Thread: Proposal: Deferred Replica Filtering for PostgreSQL Logical Replication
Hi hackers,
I'd like to propose an enhancement to PostgreSQL's logical replication system: Deferred Replica Filtering (DRF). The goal of this feature is to provide more granular control over which rows are replicated by applying publication filters after the WAL decoding process, before sending data to subscribers.

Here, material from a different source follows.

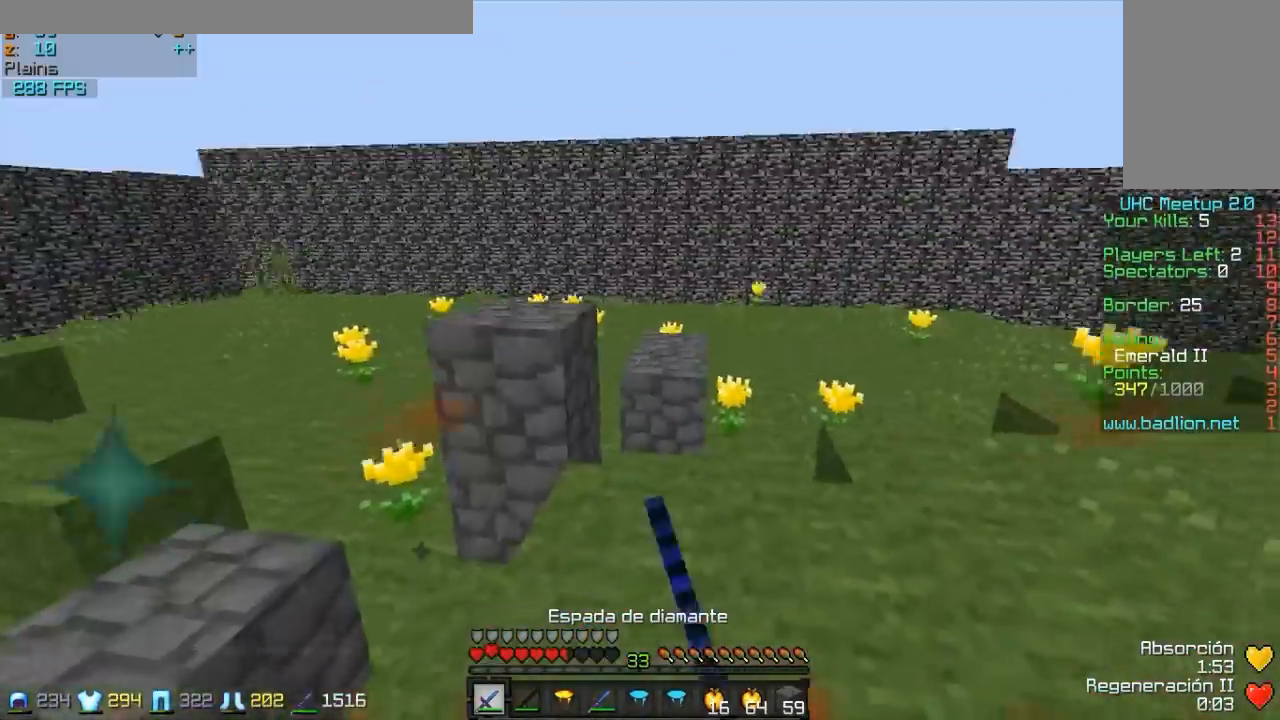
{"keys": ["w"], "mouse": [], "events": [[167, "mouse_left", "up"], [267, "d", "down"], [267, "mouse_left", "down"], [317, "mouse_left", "up"], [367, "d", "up"], [367, "mouse_left", "down"], [417, "mouse_left", "up"]]}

Currently, PostgreSQL's logical replication filters apply deterministically. Deferred filtering, however, operates after the WAL has been decoded, giving it access to the complete row data and making filtering decisions based on mutable values. Additionally, record columns may be omitted by the filter.
This opens up several possibilities for granular control. Consider the following examples:
Alice and Bob subscribe to changes on a table with RLS enabled, allowing CRUD operations based on user's IDs.
1. Alice needs to know the timestamp at which Bob updated the table. With DRF, we can omit all columns except for the timestamp.
2. Bob wants to track DELETEs on the table. Without DRF, Bob can see all columns on any deleted row, potentially exposing complete records he shouldn't be authorized to view. DRF can filter these rows out.
Deferred replica filtering allows for session-specific, per-row, and per-column filtering - features currently not supported by existing replication filters, enhancing security and data privacy.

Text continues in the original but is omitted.